The number of deaths linked to the coronavirus has topped 500 in Nebraska, and more people are hospitalized with the virus than ever before.
The District of Columbia plans to invite preschool and elementary school students who are learning English as a second language or who are experiencing homelessness to return to physical classrooms starting Nov. 9, officials announced.
After the spread of coronavirus at the White House, Connecticut Democratic Gov. Ned Lamont will begin twice-weekly testing for roughly 20 senior staff members as early as this week.
Colorado’s Republican Party has joined President Donald Trump’s national effort to cast doubt on the integrity of the upcoming election, seizing this week on a misleading and since-retracted local news report suggesting impropriety at the Democratic-controlled Secretary of State’s Office.
With 1,105 new coronavirus cases reported on Monday, Utah’s rate of new diagnoses continued to rise, with a record number of new hospitalizations during the past two weeks. Utah’s intensive care units were 72.5% occupied as of Monday.
Las Vegas postal workers are seeing a surge of COVID-19 cases at the valley’s central processing plant, which sorts all of Southern Nevada’s outgoing mail. About 24 cases within the last four weeks had been confirmed at the plant.
Several U.S. Postal Service offices in the Richmond, Virginia, area reported allegations of tampering with their outside mailboxes. At this time, neither the U.S. Postal Service nor the Virginia Department of Elections can confirm if any absentee ballots or other election mail was in the boxes.
South Carolina officials expect as many as twice the number of voters to cast absentee ballots this year compared with 2016.
New York Attorney General Letitia James, a Democrat, has extended the collection period for medical and student debt owed to the government until Nov. 3, the seventh 30-day extension approved by James.
A federal lawsuit has been filed on behalf of five racial justice protesters who were arrested and banned from the Iowa State Capitol following a July 1 altercation between Black Lives Matter supporters and law enforcement on Capitol grounds, the ACLU of Iowa announced.
Kansas has received 57,000 rapid COVID-19 tests, with 870,000 ultimately expected, significantly beefing up the state’s rapid testing capability as flu season approaches.
With hundreds of thousands of rapid COVID-19 antigen testing supplies slated to arrive in the coming months, New Hampshire says it will now include those results in its daily coronavirus testing figures.

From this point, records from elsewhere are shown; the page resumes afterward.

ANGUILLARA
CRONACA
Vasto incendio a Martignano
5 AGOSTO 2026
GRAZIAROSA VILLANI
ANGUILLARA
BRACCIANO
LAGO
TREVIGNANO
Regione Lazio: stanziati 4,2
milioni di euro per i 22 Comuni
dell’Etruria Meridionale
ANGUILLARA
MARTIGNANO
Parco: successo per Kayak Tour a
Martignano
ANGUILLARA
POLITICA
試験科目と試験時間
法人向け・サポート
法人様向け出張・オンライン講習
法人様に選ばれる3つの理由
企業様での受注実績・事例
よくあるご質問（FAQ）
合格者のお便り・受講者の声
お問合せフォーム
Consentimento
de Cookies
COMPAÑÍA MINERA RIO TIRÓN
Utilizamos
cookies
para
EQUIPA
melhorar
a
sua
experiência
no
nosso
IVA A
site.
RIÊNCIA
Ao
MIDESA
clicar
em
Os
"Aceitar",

Michiganders are still required to wear masks, and the size of indoor gatherings will still be limited, despite confusion following a state Supreme Court ruling that undercut Democratic Gov. Gretchen Whitmer's authority to issue emergency orders.
The U.S. census has drastically undercounted Native communities in the past, and leaders in Washington are trying to correct that this year.

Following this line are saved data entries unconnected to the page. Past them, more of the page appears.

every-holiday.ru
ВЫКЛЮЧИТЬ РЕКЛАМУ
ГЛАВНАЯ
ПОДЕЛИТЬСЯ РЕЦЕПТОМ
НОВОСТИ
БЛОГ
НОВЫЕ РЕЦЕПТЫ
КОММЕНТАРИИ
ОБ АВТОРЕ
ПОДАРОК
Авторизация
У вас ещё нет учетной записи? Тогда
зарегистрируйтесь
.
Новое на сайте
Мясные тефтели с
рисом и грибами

Backers of Oregon's Measure 108 hope broad, bipartisan support and a well-funded campaign will push the effort to increase taxes on cigarettes and create a tax on vapes to victory in November.
A high cost of living and economic hardship have historically been among the top reasons driving residents away from Hawaii, where the population has been declining for three consecutive years.

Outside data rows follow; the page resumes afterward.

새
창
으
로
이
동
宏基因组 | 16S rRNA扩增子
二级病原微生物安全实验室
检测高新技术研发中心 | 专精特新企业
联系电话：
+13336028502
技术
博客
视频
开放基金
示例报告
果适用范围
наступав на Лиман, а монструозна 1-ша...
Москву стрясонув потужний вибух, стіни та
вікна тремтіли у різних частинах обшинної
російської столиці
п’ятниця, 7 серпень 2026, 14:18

Oklahoma City police answered 19,658 mental health calls in 2019, reports obtained by Oklahoma Watch and State Impact show. That’s a 95% increase since the current tracking system took effect in 2013.
Alaska Superior Court Judge Dani Crosby says she intends to issue an injunction to eliminate the witness signature requirement for Alaskans who vote by mail in the November 2020 election, but her order isn’t in effect yet.
All but five Ohio Bureau of Motor Vehicles offices were shuttered from mid-March through May 25, and the closures nearly cut the number of new donor registrations in half during the second quarter of 2020.
A surge of new COVID-19 cases in Addison County, Vermont, is being linked to an outbreak among foreign workers at a Shoreham apple orchard. At least 26 seasonal workers from Jamaica have tested positive for the virus.